**Entries provided**

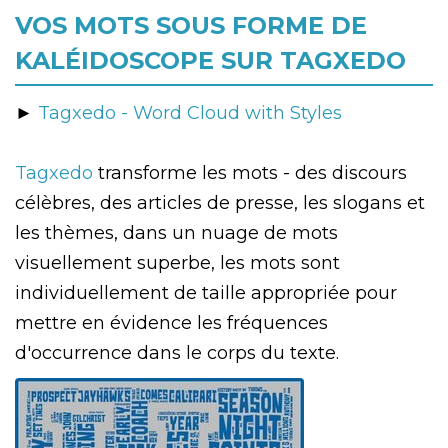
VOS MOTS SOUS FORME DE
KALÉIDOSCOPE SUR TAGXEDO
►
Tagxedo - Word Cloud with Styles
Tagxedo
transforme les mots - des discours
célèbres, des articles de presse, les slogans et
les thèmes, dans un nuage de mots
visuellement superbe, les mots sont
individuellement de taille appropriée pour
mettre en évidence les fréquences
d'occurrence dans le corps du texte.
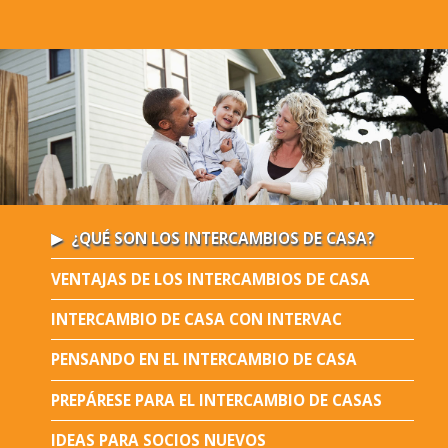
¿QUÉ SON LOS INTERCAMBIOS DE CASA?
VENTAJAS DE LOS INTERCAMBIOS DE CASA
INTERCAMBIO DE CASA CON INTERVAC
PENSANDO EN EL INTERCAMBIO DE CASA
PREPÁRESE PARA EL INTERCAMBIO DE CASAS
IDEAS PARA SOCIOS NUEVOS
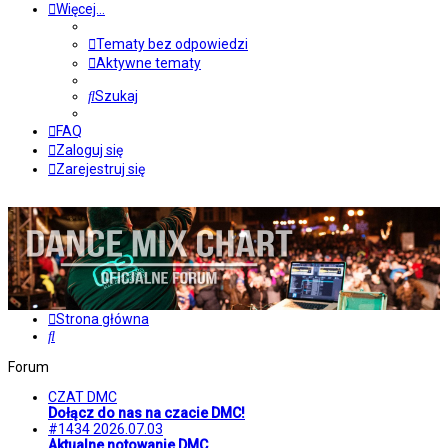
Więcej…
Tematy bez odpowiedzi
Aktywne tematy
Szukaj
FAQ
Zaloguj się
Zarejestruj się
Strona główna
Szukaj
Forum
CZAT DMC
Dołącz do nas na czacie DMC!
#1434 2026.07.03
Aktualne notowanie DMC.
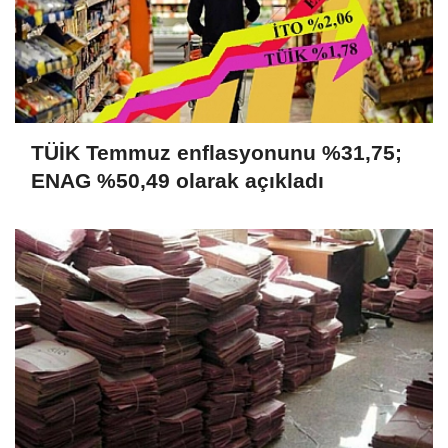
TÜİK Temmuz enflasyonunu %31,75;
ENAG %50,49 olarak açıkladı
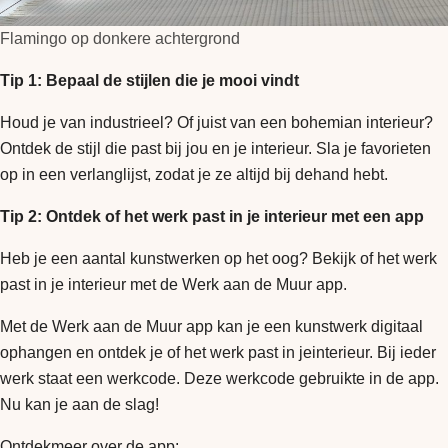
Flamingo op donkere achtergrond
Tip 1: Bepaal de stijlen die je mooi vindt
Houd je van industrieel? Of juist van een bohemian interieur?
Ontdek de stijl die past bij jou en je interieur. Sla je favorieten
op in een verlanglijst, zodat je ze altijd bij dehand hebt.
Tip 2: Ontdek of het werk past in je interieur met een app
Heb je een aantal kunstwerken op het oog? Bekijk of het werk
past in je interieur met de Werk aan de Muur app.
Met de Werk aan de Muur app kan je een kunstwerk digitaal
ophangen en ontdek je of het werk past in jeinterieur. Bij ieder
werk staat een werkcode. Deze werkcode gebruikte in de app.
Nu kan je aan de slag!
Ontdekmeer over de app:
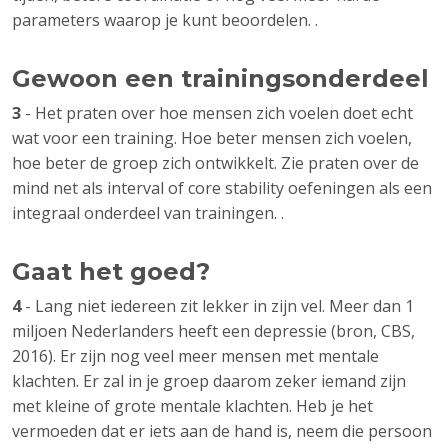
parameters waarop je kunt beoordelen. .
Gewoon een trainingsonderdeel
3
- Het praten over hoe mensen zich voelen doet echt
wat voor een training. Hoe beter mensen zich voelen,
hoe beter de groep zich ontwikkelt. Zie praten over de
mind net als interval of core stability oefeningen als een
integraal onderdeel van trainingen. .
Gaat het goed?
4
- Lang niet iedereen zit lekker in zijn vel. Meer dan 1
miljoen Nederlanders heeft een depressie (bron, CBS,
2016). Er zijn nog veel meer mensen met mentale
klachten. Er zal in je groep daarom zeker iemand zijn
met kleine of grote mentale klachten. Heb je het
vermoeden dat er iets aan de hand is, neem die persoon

**Description of the task**
Among the records, find the lines that contain "zijn" and copy each of them.

**Worked solution**
- Lang niet iedereen zit lekker in zijn vel. Meer dan 1
2016). Er zijn nog veel meer mensen met mentale
klachten. Er zal in je groep daarom zeker iemand zijn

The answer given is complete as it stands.